Recently, a series of optimization-based methods [18,19,20,21,22,23,24,25] were proposed to solve the multi-model fitting problem, in which [18,19,20,21,22] deal with the multi-model fitting problem as a multi-labelling problem by using energy minimization function and successfully introducing spacial information of the inliers, and [23,24,25] solve the problem by using hypergraphs [26] to describe the relationship of the minimum sampling set and the hypotheses for inlier clustering. However, these optimization-based methods can hardly handle the outliers and need extra inlier threshold or scale estimation techniques.

:: Saved data entries ::
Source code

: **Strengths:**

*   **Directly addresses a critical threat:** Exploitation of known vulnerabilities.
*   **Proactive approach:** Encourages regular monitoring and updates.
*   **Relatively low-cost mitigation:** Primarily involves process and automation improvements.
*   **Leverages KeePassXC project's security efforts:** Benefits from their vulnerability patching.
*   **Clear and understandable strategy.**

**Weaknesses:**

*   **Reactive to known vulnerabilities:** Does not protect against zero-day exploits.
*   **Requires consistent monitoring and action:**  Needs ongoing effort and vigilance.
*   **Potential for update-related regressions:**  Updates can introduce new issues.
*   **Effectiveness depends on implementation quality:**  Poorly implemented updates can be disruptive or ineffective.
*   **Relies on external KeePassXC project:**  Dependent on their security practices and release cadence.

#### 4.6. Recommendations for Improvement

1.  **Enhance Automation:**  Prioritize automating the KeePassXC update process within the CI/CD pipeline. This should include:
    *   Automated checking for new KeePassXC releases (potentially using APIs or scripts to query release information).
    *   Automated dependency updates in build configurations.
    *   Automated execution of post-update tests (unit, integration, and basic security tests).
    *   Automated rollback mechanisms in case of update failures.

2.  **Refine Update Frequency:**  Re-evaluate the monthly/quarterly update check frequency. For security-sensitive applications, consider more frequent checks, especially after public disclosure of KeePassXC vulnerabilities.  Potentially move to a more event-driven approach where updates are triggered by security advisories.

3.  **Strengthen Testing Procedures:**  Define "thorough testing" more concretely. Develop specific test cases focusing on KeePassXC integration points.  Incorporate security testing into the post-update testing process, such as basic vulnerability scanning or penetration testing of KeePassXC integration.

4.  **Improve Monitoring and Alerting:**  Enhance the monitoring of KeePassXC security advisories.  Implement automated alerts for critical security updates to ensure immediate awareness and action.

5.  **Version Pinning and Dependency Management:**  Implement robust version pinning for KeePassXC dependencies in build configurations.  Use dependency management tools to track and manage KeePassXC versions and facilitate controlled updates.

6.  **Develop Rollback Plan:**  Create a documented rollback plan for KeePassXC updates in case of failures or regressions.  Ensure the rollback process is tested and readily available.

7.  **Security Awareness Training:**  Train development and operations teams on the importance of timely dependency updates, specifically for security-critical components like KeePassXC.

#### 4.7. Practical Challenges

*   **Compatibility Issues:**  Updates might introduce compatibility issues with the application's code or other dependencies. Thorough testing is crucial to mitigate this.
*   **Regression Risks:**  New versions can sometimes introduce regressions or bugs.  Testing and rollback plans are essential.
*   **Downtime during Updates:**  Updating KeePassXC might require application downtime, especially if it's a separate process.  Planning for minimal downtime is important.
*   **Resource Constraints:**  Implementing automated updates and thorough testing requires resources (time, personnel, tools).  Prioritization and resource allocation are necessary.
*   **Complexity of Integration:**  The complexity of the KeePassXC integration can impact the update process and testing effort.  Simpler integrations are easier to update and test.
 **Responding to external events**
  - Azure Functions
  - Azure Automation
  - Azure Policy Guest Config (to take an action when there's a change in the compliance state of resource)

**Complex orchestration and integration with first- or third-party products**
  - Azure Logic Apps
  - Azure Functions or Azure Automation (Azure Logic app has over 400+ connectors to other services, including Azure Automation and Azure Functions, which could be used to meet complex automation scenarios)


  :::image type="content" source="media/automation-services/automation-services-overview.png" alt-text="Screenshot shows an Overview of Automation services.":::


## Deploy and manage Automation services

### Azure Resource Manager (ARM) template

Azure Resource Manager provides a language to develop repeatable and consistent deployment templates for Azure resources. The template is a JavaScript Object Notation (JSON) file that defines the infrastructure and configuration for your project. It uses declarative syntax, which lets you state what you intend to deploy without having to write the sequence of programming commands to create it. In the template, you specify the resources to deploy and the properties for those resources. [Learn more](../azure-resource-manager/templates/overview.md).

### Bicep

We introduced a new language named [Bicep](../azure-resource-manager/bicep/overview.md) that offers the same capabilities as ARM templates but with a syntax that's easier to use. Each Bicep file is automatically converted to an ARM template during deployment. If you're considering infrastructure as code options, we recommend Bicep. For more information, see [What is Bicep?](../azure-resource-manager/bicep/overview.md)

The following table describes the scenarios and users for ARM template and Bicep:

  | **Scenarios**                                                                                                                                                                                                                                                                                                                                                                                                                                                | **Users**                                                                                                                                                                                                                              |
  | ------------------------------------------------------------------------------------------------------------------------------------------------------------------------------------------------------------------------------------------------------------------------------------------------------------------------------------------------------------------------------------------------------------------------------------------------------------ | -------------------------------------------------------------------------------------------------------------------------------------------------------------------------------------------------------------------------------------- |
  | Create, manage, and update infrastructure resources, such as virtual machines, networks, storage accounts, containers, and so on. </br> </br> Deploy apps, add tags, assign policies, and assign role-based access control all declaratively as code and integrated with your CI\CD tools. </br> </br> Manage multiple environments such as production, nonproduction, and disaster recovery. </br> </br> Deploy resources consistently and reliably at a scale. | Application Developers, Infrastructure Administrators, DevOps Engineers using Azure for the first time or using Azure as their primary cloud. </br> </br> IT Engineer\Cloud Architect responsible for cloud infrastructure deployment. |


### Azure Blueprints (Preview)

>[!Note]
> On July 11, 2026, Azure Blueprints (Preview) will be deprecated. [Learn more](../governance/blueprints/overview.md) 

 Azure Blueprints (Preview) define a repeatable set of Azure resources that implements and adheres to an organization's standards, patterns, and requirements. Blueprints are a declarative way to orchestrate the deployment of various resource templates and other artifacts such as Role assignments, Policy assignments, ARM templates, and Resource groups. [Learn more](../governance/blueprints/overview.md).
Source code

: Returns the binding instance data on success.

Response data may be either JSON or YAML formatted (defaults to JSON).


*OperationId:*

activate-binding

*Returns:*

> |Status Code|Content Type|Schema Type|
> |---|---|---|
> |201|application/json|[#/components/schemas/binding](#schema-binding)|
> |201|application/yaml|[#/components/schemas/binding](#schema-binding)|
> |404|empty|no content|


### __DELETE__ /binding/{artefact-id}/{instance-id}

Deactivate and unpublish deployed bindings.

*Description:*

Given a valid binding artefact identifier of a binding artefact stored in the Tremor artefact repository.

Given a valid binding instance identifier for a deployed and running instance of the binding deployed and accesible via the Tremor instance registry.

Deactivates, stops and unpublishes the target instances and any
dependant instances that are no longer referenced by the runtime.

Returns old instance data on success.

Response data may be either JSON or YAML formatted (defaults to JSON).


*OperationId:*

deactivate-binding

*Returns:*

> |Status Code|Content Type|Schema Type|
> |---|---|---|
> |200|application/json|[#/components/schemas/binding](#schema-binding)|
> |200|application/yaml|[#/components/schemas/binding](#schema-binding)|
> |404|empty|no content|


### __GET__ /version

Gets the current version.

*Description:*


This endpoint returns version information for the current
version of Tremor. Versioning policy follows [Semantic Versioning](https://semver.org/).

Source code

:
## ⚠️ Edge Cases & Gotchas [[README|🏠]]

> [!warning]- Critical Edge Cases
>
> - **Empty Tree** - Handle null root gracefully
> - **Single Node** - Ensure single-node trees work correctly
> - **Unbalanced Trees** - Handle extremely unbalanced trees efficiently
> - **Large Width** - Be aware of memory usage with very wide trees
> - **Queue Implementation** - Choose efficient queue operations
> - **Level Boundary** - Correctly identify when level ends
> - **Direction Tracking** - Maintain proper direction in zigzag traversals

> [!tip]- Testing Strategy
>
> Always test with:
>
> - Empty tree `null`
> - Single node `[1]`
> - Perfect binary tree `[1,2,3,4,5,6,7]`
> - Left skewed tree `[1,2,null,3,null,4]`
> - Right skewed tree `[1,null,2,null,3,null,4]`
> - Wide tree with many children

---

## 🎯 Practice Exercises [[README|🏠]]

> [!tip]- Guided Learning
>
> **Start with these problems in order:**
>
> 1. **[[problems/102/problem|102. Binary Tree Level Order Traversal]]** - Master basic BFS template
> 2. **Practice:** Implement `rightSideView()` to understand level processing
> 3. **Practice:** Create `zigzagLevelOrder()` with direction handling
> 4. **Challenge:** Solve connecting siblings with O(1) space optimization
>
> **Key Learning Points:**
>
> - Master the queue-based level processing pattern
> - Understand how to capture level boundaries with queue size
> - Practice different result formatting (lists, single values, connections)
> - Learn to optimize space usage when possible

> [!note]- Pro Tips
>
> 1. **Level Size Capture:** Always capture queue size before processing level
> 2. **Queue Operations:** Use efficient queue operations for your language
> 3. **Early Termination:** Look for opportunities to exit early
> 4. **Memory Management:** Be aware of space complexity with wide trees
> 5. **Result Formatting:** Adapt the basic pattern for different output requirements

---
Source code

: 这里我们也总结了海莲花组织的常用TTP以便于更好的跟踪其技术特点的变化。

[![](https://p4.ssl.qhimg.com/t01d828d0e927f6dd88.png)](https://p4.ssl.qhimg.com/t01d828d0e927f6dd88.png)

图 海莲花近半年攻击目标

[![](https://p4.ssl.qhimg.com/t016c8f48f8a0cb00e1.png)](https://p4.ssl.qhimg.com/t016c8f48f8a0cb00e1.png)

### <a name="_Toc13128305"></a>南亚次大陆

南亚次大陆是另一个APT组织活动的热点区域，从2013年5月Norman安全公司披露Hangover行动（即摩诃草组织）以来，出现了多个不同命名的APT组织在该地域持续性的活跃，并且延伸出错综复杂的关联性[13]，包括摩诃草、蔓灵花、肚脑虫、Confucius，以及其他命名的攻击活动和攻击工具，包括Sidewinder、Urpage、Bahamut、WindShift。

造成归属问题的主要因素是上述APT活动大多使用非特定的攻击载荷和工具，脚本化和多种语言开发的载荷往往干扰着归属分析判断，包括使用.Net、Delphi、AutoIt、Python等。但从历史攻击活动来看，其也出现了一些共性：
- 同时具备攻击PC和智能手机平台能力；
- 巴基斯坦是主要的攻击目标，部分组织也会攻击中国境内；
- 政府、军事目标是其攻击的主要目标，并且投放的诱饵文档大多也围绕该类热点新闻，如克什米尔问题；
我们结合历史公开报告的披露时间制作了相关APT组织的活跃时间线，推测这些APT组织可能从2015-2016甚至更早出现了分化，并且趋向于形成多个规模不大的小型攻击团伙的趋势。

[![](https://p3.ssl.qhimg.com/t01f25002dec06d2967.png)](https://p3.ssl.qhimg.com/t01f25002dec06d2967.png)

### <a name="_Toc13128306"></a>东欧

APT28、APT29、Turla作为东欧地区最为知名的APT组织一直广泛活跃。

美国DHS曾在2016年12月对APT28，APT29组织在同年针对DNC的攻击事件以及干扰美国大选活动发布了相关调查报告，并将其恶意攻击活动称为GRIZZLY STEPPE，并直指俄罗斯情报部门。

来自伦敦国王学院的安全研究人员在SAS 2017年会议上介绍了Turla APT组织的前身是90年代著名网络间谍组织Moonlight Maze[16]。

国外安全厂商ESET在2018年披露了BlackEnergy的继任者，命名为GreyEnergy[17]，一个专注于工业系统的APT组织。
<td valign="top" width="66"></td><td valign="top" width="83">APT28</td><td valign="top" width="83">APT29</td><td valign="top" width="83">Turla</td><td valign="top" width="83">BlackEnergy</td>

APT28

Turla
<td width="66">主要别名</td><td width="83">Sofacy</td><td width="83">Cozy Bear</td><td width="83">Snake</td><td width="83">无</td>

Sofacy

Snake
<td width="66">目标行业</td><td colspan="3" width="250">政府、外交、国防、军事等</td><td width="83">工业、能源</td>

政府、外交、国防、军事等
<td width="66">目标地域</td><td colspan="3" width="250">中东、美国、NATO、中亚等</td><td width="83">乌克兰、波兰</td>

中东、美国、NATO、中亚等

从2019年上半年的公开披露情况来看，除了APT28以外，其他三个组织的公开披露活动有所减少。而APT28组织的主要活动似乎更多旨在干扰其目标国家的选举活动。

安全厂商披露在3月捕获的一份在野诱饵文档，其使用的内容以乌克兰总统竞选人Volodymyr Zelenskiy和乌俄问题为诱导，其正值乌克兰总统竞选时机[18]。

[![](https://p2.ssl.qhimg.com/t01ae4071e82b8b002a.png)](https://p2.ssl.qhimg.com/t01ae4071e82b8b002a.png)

:: REQUIRED TASKS ::
**A)** In the multi-model fitting passage, replace "optimization-based methods" with "energy-based approaches" and give the span from "Recently, a series" to "scale estimation techniques." again.
**B)** According to the multi-model fitting passage, what do the methods [23,24,25] use to describe the relationship between the minimum sampling set and the hypotheses?

:: TASK SOLUTIONS ::
**A)**
Recently, a series of energy-based approaches [18,19,20,21,22,23,24,25] were proposed to solve the multi-model fitting problem, in which [18,19,20,21,22] deal with the multi-model fitting problem as a multi-labelling problem by using energy minimization function and successfully introducing spacial information of the inliers, and [23,24,25] solve the problem by using hypergraphs [26] to describe the relationship of the minimum sampling set and the hypotheses for inlier clustering. However, these energy-based approaches can hardly handle the outliers and need extra inlier threshold or scale estimation techniques.

**B)** Hypergraphs.